▶ Task directions:
Write out every line of text in the material below as a JSON list of strings, one string per line, and leave out blank lines.

*** Provided data ***

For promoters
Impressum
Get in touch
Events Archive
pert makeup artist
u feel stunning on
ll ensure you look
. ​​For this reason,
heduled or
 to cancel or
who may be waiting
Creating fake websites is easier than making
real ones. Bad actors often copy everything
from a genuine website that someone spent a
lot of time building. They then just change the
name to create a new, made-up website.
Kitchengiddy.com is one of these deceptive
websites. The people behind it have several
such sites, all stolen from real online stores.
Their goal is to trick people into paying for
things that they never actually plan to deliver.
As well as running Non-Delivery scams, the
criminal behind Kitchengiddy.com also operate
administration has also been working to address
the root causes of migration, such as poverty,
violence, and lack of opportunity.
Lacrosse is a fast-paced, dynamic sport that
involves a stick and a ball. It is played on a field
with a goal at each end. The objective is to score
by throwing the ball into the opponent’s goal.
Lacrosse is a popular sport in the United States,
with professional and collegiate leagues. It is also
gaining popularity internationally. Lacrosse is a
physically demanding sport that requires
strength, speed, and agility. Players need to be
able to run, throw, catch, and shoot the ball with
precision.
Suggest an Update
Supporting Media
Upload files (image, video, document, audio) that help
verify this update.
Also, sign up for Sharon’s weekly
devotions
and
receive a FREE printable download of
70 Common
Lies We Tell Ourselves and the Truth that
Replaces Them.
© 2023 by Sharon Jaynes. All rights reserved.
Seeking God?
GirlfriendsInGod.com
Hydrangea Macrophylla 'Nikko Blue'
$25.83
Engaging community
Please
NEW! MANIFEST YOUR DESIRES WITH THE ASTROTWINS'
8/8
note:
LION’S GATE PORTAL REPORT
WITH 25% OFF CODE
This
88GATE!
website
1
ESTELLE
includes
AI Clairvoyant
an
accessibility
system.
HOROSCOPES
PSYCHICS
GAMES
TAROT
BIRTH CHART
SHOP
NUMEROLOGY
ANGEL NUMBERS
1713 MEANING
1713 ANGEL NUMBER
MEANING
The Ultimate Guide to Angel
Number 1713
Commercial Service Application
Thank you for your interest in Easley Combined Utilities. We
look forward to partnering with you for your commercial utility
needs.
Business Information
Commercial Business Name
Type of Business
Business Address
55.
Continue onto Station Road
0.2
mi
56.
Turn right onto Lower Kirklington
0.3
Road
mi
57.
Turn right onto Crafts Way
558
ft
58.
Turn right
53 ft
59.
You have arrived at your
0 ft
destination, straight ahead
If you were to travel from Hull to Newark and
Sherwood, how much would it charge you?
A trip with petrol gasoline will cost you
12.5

*** End of Provided data ***

▶ Answer:
[
  "For promoters",
  "Impressum",
  "Get in touch",
  "Events Archive",
  "pert makeup artist",
  "u feel stunning on",
  "ll ensure you look",
  ". ​​For this reason,",
  "heduled or",
  " to cancel or",
  "who may be waiting",
  "Creating fake websites is easier than making",
  "real ones. Bad actors often copy everything",
  "from a genuine website that someone spent a",
  "lot of time building. They then just change the",
  "name to create a new, made-up website.",
  "Kitchengiddy.com is one of these deceptive",
  "websites. The people behind it have several",
  "such sites, all stolen from real online stores.",
  "Their goal is to trick people into paying for",
  "things that they never actually plan to deliver.",
  "As well as running Non-Delivery scams, the",
  "criminal behind Kitchengiddy.com also operate",
  "administration has also been working to address",
  "the root causes of migration, such as poverty,",
  "violence, and lack of opportunity.",
  "Lacrosse is a fast-paced, dynamic sport that",
  "involves a stick and a ball. It is played on a field",
  "with a goal at each end. The objective is to score",
  "by throwing the ball into the opponent’s goal.",
  "Lacrosse is a popular sport in the United States,",
  "with professional and collegiate leagues. It is also",
  "gaining popularity internationally. Lacrosse is a",
  "physically demanding sport that requires",
  "strength, speed, and agility. Players need to be",
  "able to run, throw, catch, and shoot the ball with",
  "precision.",
  "Suggest an Update",
  "Supporting Media",
  "Upload files (image, video, document, audio) that help",
  "verify this update.",
  "Also, sign up for Sharon’s weekly",
  "devotions",
  "and",
  "receive a FREE printable download of",
  "70 Common",
  "Lies We Tell Ourselves and the Truth that",
  "Replaces Them.",
  "© 2023 by Sharon Jaynes. All rights reserved.",
  "Seeking God?",
  "GirlfriendsInGod.com",
  "Hydrangea Macrophylla 'Nikko Blue'",
  "$25.83",
  "Engaging community",
  "Please",
  "NEW! MANIFEST YOUR DESIRES WITH THE ASTROTWINS'",
  "8/8",
  "note:",
  "LION’S GATE PORTAL REPORT",
  "WITH 25% OFF CODE",
  "This",
  "88GATE!",
  "website",
  "1",
  "ESTELLE",
  "includes",
  "AI Clairvoyant",
  "an",
  "accessibility",
  "system.",
  "HOROSCOPES",
  "PSYCHICS",
  "GAMES",
  "TAROT",
  "BIRTH CHART",
  "SHOP",
  "NUMEROLOGY",
  "ANGEL NUMBERS",
  "1713 MEANING",
  "1713 ANGEL NUMBER",
  "MEANING",
  "The Ultimate Guide to Angel",
  "Number 1713",
  "Commercial Service Application",
  "Thank you for your interest in Easley Combined Utilities. We",
  "look forward to partnering with you for your commercial utility",
  "needs.",
  "Business Information",
  "Commercial Business Name",
  "Type of Business",
  "Business Address",
  "55.",
  "Continue onto Station Road",
  "0.2",
  "mi",
  "56.",
  "Turn right onto Lower Kirklington",
  "0.3",
  "Road",
  "mi",
  "57.",
  "Turn right onto Crafts Way",
  "558",
  "ft",
  "58.",
  "Turn right",
  "53 ft",
  "59.",
  "You have arrived at your",
  "0 ft",
  "destination, straight ahead",
  "If you were to travel from Hull to Newark and",
  "Sherwood, how much would it charge you?",
  "A trip with petrol gasoline will cost you",
  "12.5"
]